- DIRECTIONS FOR THIS TASK
Only the pictures stay out; every record is to be quoted exactly.
== STUDY MATERIAL
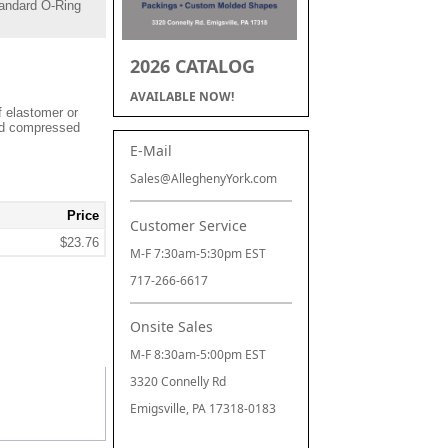
andard O-Ring
2026 CATALOG
AVAILABLE NOW!
f elastomer or
and compressed
E-Mail
Sales@AlleghenyYork.com
Price
Customer Service
$23.76
M-F 7:30am-5:30pm EST
717-266-6617
Onsite Sales
M-F 8:30am-5:00pm EST
3320 Connelly Rd
Emigsville, PA 17318-0183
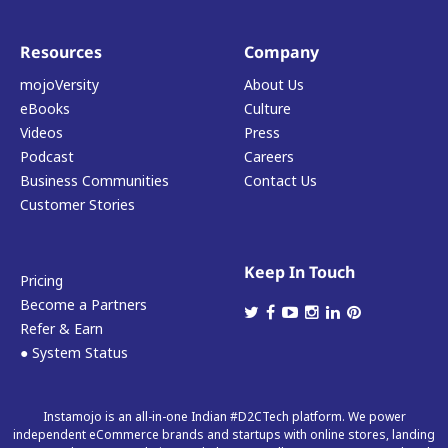
Resources
Company
mojoVersity
About Us
eBooks
Culture
Videos
Press
Podcast
Careers
Business Communities
Contact Us
Customer Stories
Keep In Touch
Pricing
Become a Partners
Refer & Earn
● System Status
Instamojo is an all-in-one Indian #D2CTech platform. We power
independent eCommerce brands and startups with online stores, landing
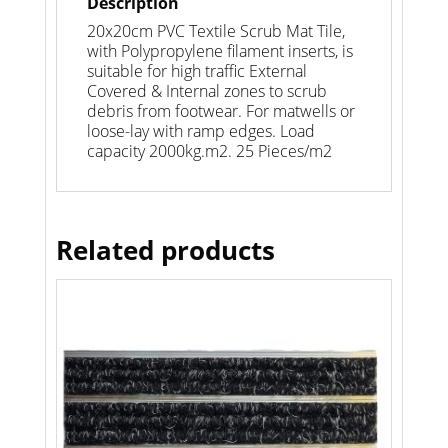
Description
20x20cm PVC Textile Scrub Mat Tile,
with Polypropylene filament inserts, is
suitable for high traffic External
Covered & Internal zones to scrub
debris from footwear. For matwells or
loose-lay with ramp edges. Load
capacity 2000kg.m2. 25 Pieces/m2
Related products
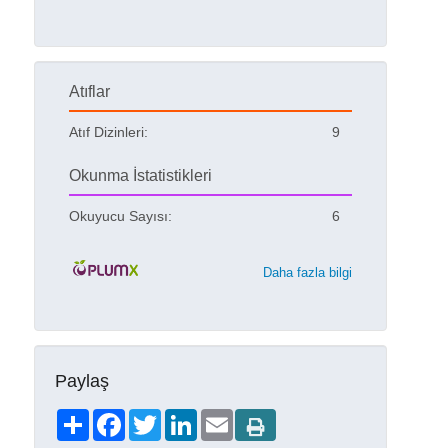
Atıflar
Atıf Dizinleri:
9
Okunma İstatistikleri
Okuyucu Sayısı:
6
Daha fazla bilgi
Paylaş
Share
Facebook
Twitter
LinkedIn
Email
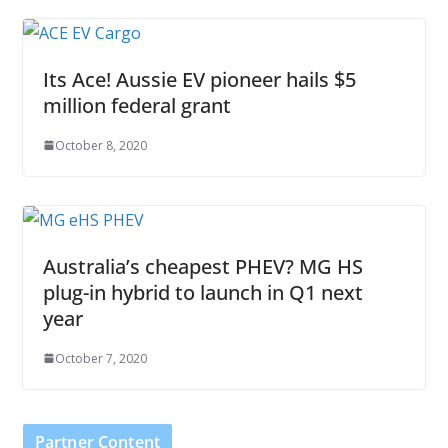
Its Ace! Aussie EV pioneer hails $5
million federal grant
October 8, 2020
Australia’s cheapest PHEV? MG HS
plug-in hybrid to launch in Q1 next
year
October 7, 2020
Partner Content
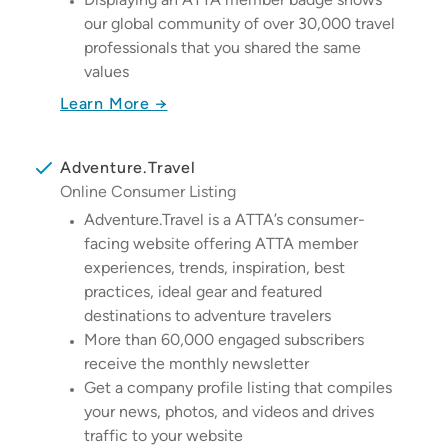
our global community of over 30,000 travel
professionals that you shared the same
values
Learn More →
Adventure.Travel
Online Consumer Listing
Adventure.Travel is a ATTA’s consumer-
facing website offering ATTA member
experiences, trends, inspiration, best
practices, ideal gear and featured
destinations to adventure travelers
More than 60,000 engaged subscribers
receive the monthly newsletter
Get a company profile listing that compiles
your news, photos, and videos and drives
traffic to your website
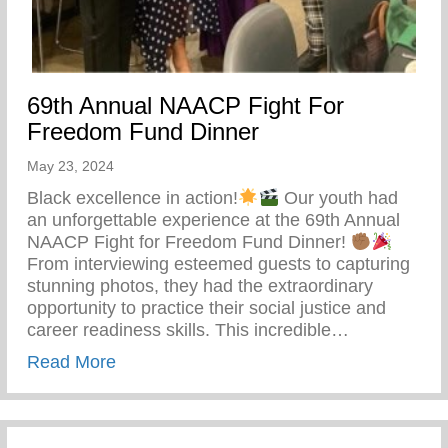
69th Annual NAACP Fight For
Freedom Fund Dinner
May 23, 2024
Black excellence in action!
Our youth had
an unforgettable experience at the 69th Annual
NAACP Fight for Freedom Fund Dinner!
From interviewing esteemed guests to capturing
stunning photos, they had the extraordinary
opportunity to practice their social justice and
career readiness skills. This incredible…
about 69th Annual NAACP Fight For Fre
Read More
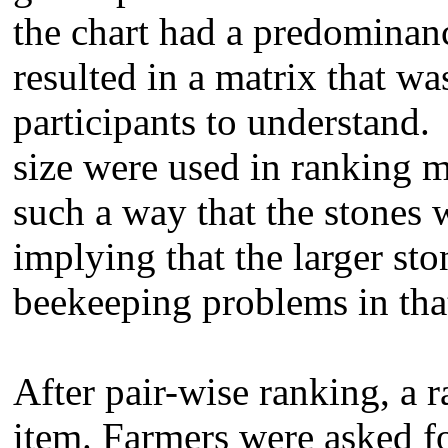
the chart had a predominanc
resulted in a matrix that was 
participants to understand. 
size were used in ranking 
such a way that the stones 
implying that the larger sto
beekeeping problems in that
After pair-wise ranking, a 
item. Farmers were asked fo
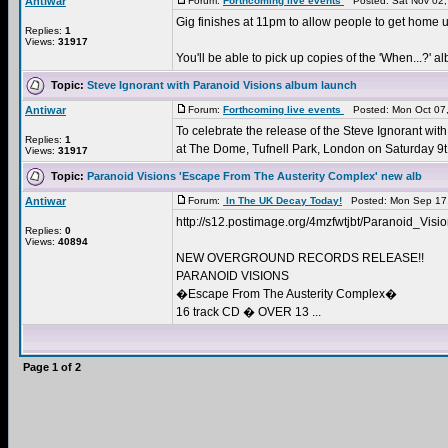
Antiwar
Forum:
Forthcoming live events
Posted: Sat Nov 02,
Gig finishes at 11pm to allow people to get home u
Replies:
1
Views:
31917
You'll be able to pick up copies of the 'When...?' al
Topic:
Steve Ignorant with Paranoid Visions album launch
Antiwar
Forum:
Forthcoming live events
Posted: Mon Oct 07,
To celebrate the release of the Steve Ignorant wit
Replies:
1
at The Dome, Tufnell Park, London on Saturday 9t 
Views:
31917
Topic:
Paranoid Visions 'Escape From The Austerity Complex' new alb
Antiwar
Forum:
In The UK Decay Today!
Posted: Mon Sep 17,
http://s12.postimage.org/4mzfwtjbt/Paranoid_Vi
Replies:
0
Views:
40894
NEW OVERGROUND RECORDS RELEASE!!
PARANOID VISIONS
�Escape From The Austerity Complex�
16 track CD � OVER 13 ...
Page
1
of
2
====
- YOUR SOLUTION
andard O-Ring
2026 CATALOG
AVAILABLE NOW!
f elastomer or
and compressed
E-Mail
Sales@AlleghenyYork.com
Price
Customer Service
$23.76
M-F 7:30am-5:30pm EST
717-266-6617
Onsite Sales
M-F 8:30am-5:00pm EST
3320 Connelly Rd
Emigsville, PA 17318-0183
Resources
Company
mojoVersity
About Us
eBooks
Culture
Videos
Press
Podcast
Careers
Business Communities
Contact Us
Customer Stories
Keep In Touch
Pricing
Become a Partners
Refer & Earn
● System Status
Instamojo is an all-in-one Indian #D2CTech platform. We power
independent eCommerce brands and startups with online stores, landing
Description
20x20cm PVC Textile Scrub Mat Tile,
with Polypropylene filament inserts, is
suitable for high traffic External
Covered & Internal zones to scrub
debris from footwear. For matwells or
loose-lay with ramp edges. Load
capacity 2000kg.m2. 25 Pieces/m2
Related products
Atıflar
Atıf Dizinleri:
9
Okunma İstatistikleri
Okuyucu Sayısı:
6
Daha fazla bilgi
Paylaş
Share
Facebook
Twitter
LinkedIn
Email
Its Ace! Aussie EV pioneer hails $5
million federal grant
October 8, 2020
Australia’s cheapest PHEV? MG HS
plug-in hybrid to launch in Q1 next
year
October 7, 2020
Partner Content
our global community of over 30,000 travel
professionals that you shared the same
values
Learn More →
Adventure.Travel
Online Consumer Listing
Adventure.Travel is a ATTA’s consumer-
facing website offering ATTA member
experiences, trends, inspiration, best
practices, ideal gear and featured
destinations to adventure travelers
More than 60,000 engaged subscribers
receive the monthly newsletter
Get a company profile listing that compiles
your news, photos, and videos and drives
traffic to your website
69th Annual NAACP Fight For
Freedom Fund Dinner
May 23, 2024
Black excellence in action!
Our youth had
an unforgettable experience at the 69th Annual
NAACP Fight for Freedom Fund Dinner!
From interviewing esteemed guests to capturing
stunning photos, they had the extraordinary
opportunity to practice their social justice and
career readiness skills. This incredible…
about 69th Annual NAACP Fight For Fre
Read More
the chart had a predominanc
resulted in a matrix that was 
participants to understand. 
size were used in ranking 
such a way that the stones 
implying that the larger sto
beekeeping problems in that
After pair-wise ranking, a 
item. Farmers were asked fo
Antiwar
Forum:
Forthcoming live events
Posted: Sat Nov 02,
Gig finishes at 11pm to allow people to get home u
Replies:
1
Views:
31917
You'll be able to pick up copies of the 'When...?' al
Topic:
Steve Ignorant with Paranoid Visions album launch
Antiwar
Forum:
Forthcoming live events
Posted: Mon Oct 07,
To celebrate the release of the Steve Ignorant wit
Replies:
1
at The Dome, Tufnell Park, London on Saturday 9t 
Views:
31917
Topic:
Paranoid Visions 'Escape From The Austerity Complex' new alb
Antiwar
Forum:
In The UK Decay Today!
Posted: Mon Sep 17,
http://s12.postimage.org/4mzfwtjbt/Paranoid_Vi
Replies:
0
Views:
40894
NEW OVERGROUND RECORDS RELEASE!!
PARANOID VISIONS
�Escape From The Austerity Complex�
16 track CD � OVER 13 ...
Page
1
of
2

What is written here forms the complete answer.